GMmaxhostdelay at 5 ms (default)
GMlinktolerance at 300 seconds (default)
  • If more than a third of the I/Os are slow and that happens repeatedly for 5 minutes, then the internal system controls will terminate the busiest relationship in that stream.
  • The default settings are looking for general slowness in host response caused by the use of GM
  • Maybe you’d be willing to change GMlinktolerance to 600 seconds (10 minutes) and tolerate more impact at peak periods?
GMmaxhostdelay at 100 ms
GMlinktolerance at 30 seconds
  •  If more than a third of the I/Os are extremely slow and that happens repeatedly for 30 seconds, then the internal system controls will terminate the busiest relationship in the stream
  • Looking for short periods of extreme slowness
  • This has been suggested as something to use (after doing your own careful testing) in a VMware environment given that VMware does not tolerate long-outstanding I/Os. (Perhaps a little more moderate would be something like 10, 60 rather than 100, 30).

GMlinktolerance at 0 seconds

  • Set gmlinktolerance to 0 and the link will ‘never’ go down even if host I/O is badly affected.

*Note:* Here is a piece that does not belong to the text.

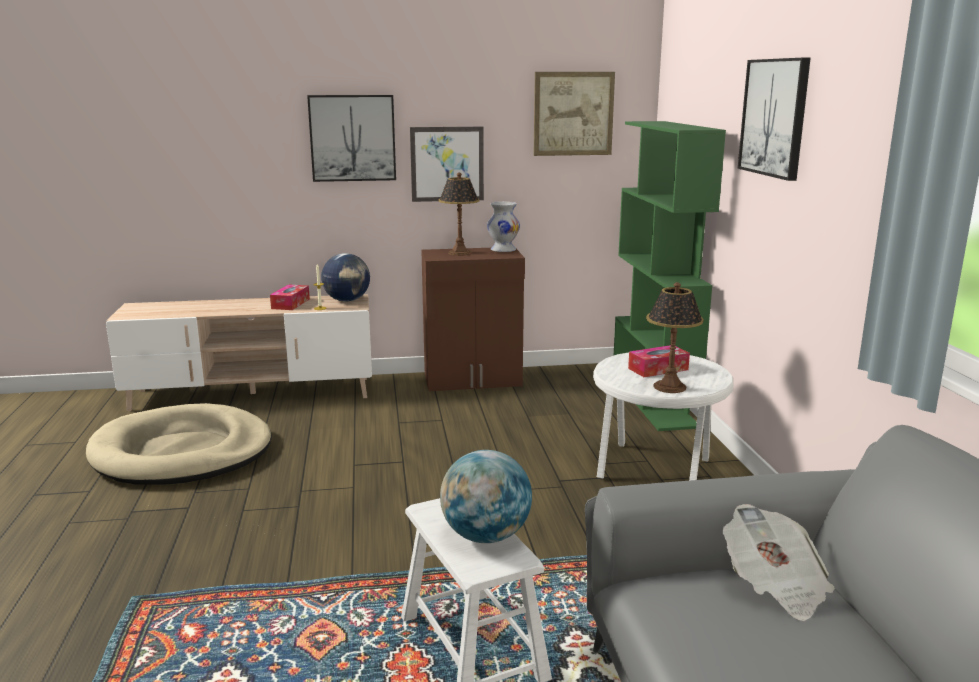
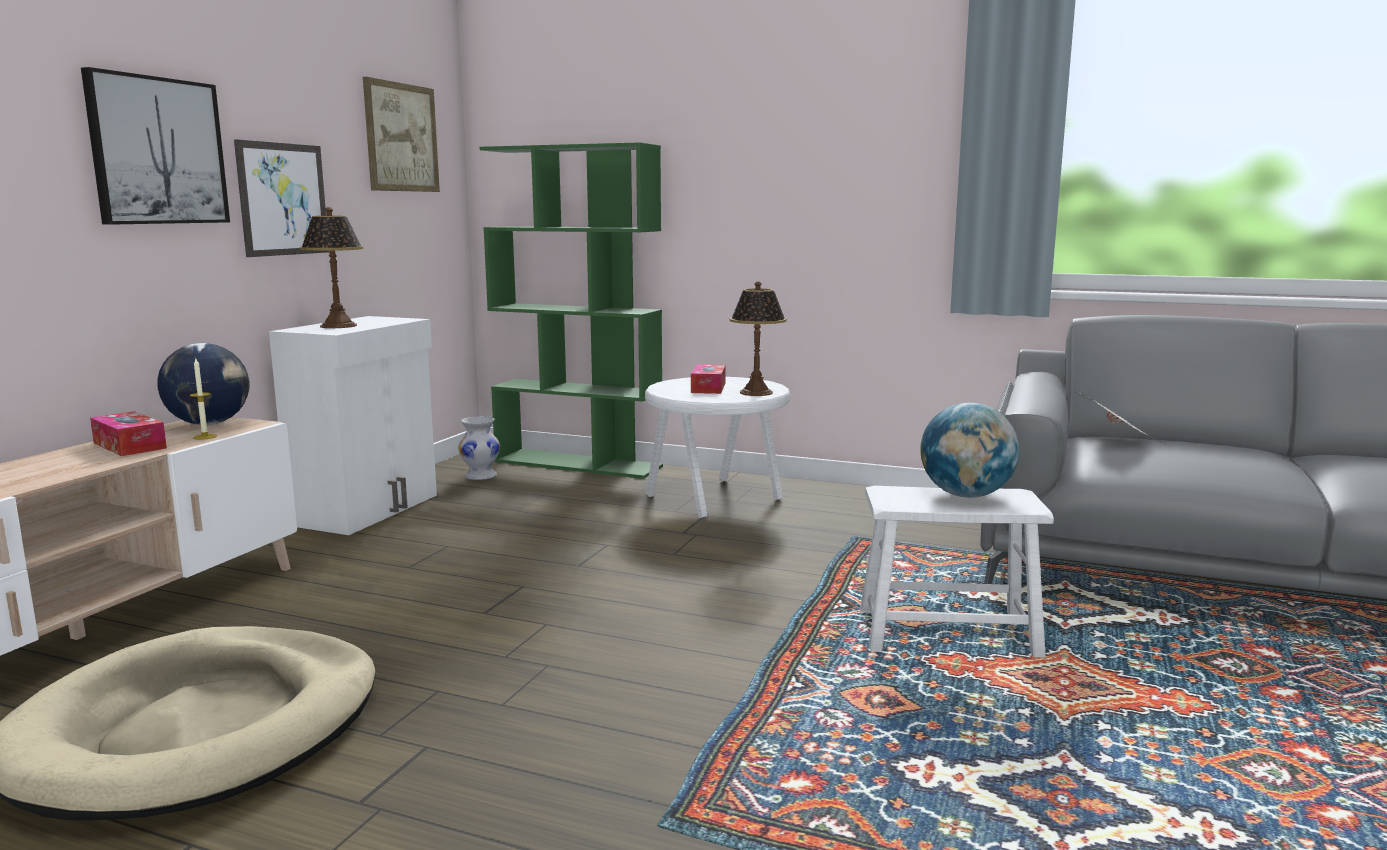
camera: 60 degrees left, 5 degrees down
brown cabinet [421,248,525,391] -> white cabinet [269,316,437,535]
white vase [487,201,520,252] -> white vase moved to [458,416,500,480]
picture [738,58,811,181] -> none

This was the default behaviour back in the very early days of SVC/V7000 replication.

At a slightly more detailed level, an approximation of how the gmlinktolerance and mmaxhostdelay are used together is as follows:

  1. Look every 10 seconds and see if more than a third of the I/Os in any one stream were delayed by more than gmmaxhostdelay
  2. If more than a third were slow then we increase a counter by one for that stream, and if not we decrease the counter by one.
  3. If the counter gets to gmlinktolerance/10 then terminate the busiest relationship in the stream (and issue event code 1920)

Hopefully this goes some way to explaining that event code 1920 is an intelligent parameter-driven means of minimizing host performance impact, it’s not a defect in GM. The parameters give you a lot of freedom to choose how you want to run things, you don’t have to stay with the defaults.

Solving another kind of Global Mirror problem back in 1920.